Il voto di Terni rafforza la governatrice in carica. Perché costringe ad una riflessione sugli amministratori da sostituire senza dar loro la possibilità del secondo mandato. Sempre che a Bandecchi, come ha “minacciato”, non riesca di prendersi anche l’Umbria. Per liberarla dal giogo del Lazio (o forse delle Marche…). E poi l’Italia, liberata dalla Francia e dalla Germania…
Anche perché se la Lega sparisce dai Consigli comunali di Terni e Corciano, a Umbertide, pur subendo il sorpasso di FdI (che piazza un consigliere in più), tiene con il sindaco Carizia. Confermando l’Altotevere come la ridotta dei suoi fedelissimi.
All’opposizione, a parte Rondoni, troverà solo esponenti del Pd. Che nell’ex Stalingrado umbra un segno di risveglio almeno l’ha dato. Certo, la presa di Umbertide avrebbe dato un peso diverso a questa campagna elettorale per il Pd. Proprio come lo era stata la battaglia di Stalingrado per l’esercito di Stalin e per le sorti della Seconda guerra mondiale.

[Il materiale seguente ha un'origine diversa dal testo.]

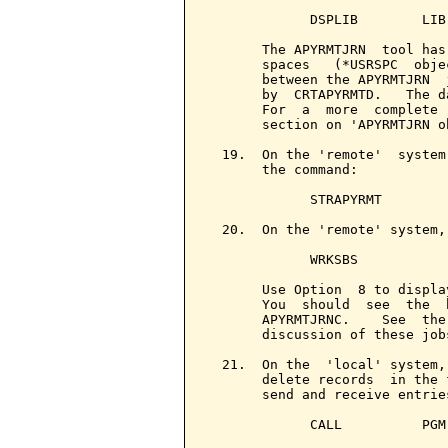
             DSPLIB        LIB
       The APYRMTJRN  tool has
       spaces   (*USRSPC  obje
       between the APYRMTJRN  
       by  CRTAPYRMTD.   The d
       For  a  more  complete 
       section on 'APYRMTJRN ob
  19.  On the 'remote'  system
       the command:

             STRAPYRMT

  20.  On the 'remote' system,
             WRKSBS

       Use Option  8 to displa
       You  should  see  the  
       APYRMTJRNC.    See  the
       discussion of these jobs
  21.  On the  'local' system,
       delete records  in the 
       send and receive entrie
             CALL          PGM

Il segretario dem umbro, Tommaso Bori, rivendica il risultato, “non scontato”, di aver costretto qui al ballottaggio una destra dalle “sue sfumature più reazionarie”. E dopo la vittoria di Bandecchi lancia l’allarme, per Terni e per l’Umbria, sul rischio di fronte a chi si ispira ad un’idea di Stato e di società “delle peggiori pulsioni, della legge del più forte, del fatto che chi può si salva da solo e gli altri rimangono ai margini”. Un rischio evidentemente sottovalutato sin dall’inizio, visto che Pd e M5s si sono presentati da soli al primo turno, escludendosi da ogni possibilità di accedere al ballottaggio per arginare la destra e “l’ambizione smodata” di Bandecchi.

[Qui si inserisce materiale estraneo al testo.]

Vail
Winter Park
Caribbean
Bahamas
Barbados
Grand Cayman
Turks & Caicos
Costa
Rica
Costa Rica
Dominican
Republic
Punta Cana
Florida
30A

In una tornata elettorale che vede il centrosinistra perdere anche Trevi, acquista ancora maggior peso l’affermazione al primo turno di Lorenzo Pierotti a Corciano. Anche perché viene nel segno della continuità con l’amministrazione Betti. Fattore che un tempo concedeva un notevole vantaggio, ma che nella politica frenetica di questi tempi, sempre alla ricerca di un cambiamento, rappresenta spesso una zavorra.
Insomma, col vento Bandecchi annunciato da sud, a nord, nei diversi Palazzi dove sventolano bandiere di vari colori, si prova a chiudere bene le finestre.